Personal information
- Born: November 12, 1984 (age 41) Hudsonville, Michigan, U.S.
- Height: 6 ft 6 in (1.98 m)
- Weight: 245 lb (111 kg)

Career information
- College: Western Michigan; Colorado;
- NFL draft: 2008: undrafted

Career history
- New England Patriots (2008); Buffalo Bills (2009)*; Hartford Colonials (2010); Cleveland Browns (2010–2011)*; Indianapolis Colts (2011)*;
- * Offseason and/or practice squad member only

Awards and highlights
- Second-team Freshman All-American (2003); Second-team All-MAC (2004);
- Stats at Pro Football Reference

= Tyson DeVree =

American football player (born 1984)

Tyson DeVree (born November 12, 1984) is an American former professional football player who was a tight end in the National Football League (NFL). He was signed by the New England Patriots as an undrafted free agent in 2008. He last played college football for the Colorado Buffaloes.

He was also a member of the Buffalo Bills, Hartford Colonials, Cleveland Browns, and Indianapolis Colts.

==College career==
DeVree attended the University of Colorado Boulder after transferring from Western Michigan following his sophomore year.

==Professional career==

===New England Patriots===
DeVree was signed by the Patriots as an undrafted free agent on May 5, 2008, but was waived by the team on June 11. He was re-signed on August 19 and waived again on August 30 during final cuts.

DeVree was re-signed to the team's practice squad on September 1, released on September 4, and re-signed to the practice squad on September 17. He was promoted to the Patriots' active roster on November 17 after cornerback Terrence Wheatley was placed on injured reserve. He played in two regular season games and did not record a catch in either.

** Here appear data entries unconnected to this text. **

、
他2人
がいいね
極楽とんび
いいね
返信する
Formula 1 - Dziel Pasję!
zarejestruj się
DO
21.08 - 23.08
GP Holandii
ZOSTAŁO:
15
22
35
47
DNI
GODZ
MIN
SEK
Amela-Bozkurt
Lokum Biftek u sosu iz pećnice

DeVree was waived by the Patriots on August 23, 2009.

===Buffalo Bills===
DeVree signed with the Buffalo Bills on September 1, 2009, but was released four days later, during final cuts.

===Cleveland Browns===
DeVree was signed to the Browns practice squad on December 7, 2010. He was waived on July 28, 2011.

===Indianapolis Colts===
DeVree was claimed off waivers on July 31, 2011 by the Indianapolis Colts.